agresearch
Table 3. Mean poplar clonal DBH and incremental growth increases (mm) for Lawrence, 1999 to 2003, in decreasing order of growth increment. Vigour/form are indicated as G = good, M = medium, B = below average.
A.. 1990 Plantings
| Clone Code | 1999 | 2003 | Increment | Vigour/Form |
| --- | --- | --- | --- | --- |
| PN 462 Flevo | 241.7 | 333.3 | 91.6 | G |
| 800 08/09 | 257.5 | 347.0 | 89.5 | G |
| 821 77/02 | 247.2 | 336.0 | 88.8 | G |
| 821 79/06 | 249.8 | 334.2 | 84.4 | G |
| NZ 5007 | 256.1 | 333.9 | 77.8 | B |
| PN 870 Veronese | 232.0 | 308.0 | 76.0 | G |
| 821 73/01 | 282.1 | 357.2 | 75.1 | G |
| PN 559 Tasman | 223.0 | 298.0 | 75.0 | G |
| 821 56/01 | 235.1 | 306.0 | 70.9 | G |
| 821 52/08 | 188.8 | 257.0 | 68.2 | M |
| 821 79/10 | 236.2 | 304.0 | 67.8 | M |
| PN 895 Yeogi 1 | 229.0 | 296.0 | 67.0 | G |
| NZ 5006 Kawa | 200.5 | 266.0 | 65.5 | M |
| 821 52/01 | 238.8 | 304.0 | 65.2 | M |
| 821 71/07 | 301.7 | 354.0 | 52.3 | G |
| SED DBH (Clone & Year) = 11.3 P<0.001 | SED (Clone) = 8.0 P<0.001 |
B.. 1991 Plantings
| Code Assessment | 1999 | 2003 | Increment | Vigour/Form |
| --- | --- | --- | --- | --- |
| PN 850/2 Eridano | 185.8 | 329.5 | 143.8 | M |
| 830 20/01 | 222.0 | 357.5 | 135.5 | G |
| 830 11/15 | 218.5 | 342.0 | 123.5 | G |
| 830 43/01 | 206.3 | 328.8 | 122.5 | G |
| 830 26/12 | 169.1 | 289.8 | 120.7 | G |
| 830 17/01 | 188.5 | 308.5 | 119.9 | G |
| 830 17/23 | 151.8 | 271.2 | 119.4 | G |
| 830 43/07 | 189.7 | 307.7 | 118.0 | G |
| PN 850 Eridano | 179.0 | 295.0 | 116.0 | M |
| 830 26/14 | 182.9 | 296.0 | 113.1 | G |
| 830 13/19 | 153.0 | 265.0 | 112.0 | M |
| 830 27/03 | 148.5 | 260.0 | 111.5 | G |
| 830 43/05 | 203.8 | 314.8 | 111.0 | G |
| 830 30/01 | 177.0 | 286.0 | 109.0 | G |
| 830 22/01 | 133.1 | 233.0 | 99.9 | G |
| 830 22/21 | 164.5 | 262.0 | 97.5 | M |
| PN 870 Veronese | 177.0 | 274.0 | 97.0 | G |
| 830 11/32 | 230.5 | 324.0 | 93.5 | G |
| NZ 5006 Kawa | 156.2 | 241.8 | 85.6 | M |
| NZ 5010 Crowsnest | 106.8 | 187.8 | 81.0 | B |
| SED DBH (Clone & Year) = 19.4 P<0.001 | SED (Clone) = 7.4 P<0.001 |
------------------------------
» What you have to do: Return, word for word, the lines of the data above from the line with "143.8 | M |" through the line with "119.4 | G |", inclusive.

» Exercise answer:
| PN 850/2 Eridano | 185.8 | 329.5 | 143.8 | M |
| 830 20/01 | 222.0 | 357.5 | 135.5 | G |
| 830 11/15 | 218.5 | 342.0 | 123.5 | G |
| 830 43/01 | 206.3 | 328.8 | 122.5 | G |
| 830 26/12 | 169.1 | 289.8 | 120.7 | G |
| 830 17/01 | 188.5 | 308.5 | 119.9 | G |
| 830 17/23 | 151.8 | 271.2 | 119.4 | G |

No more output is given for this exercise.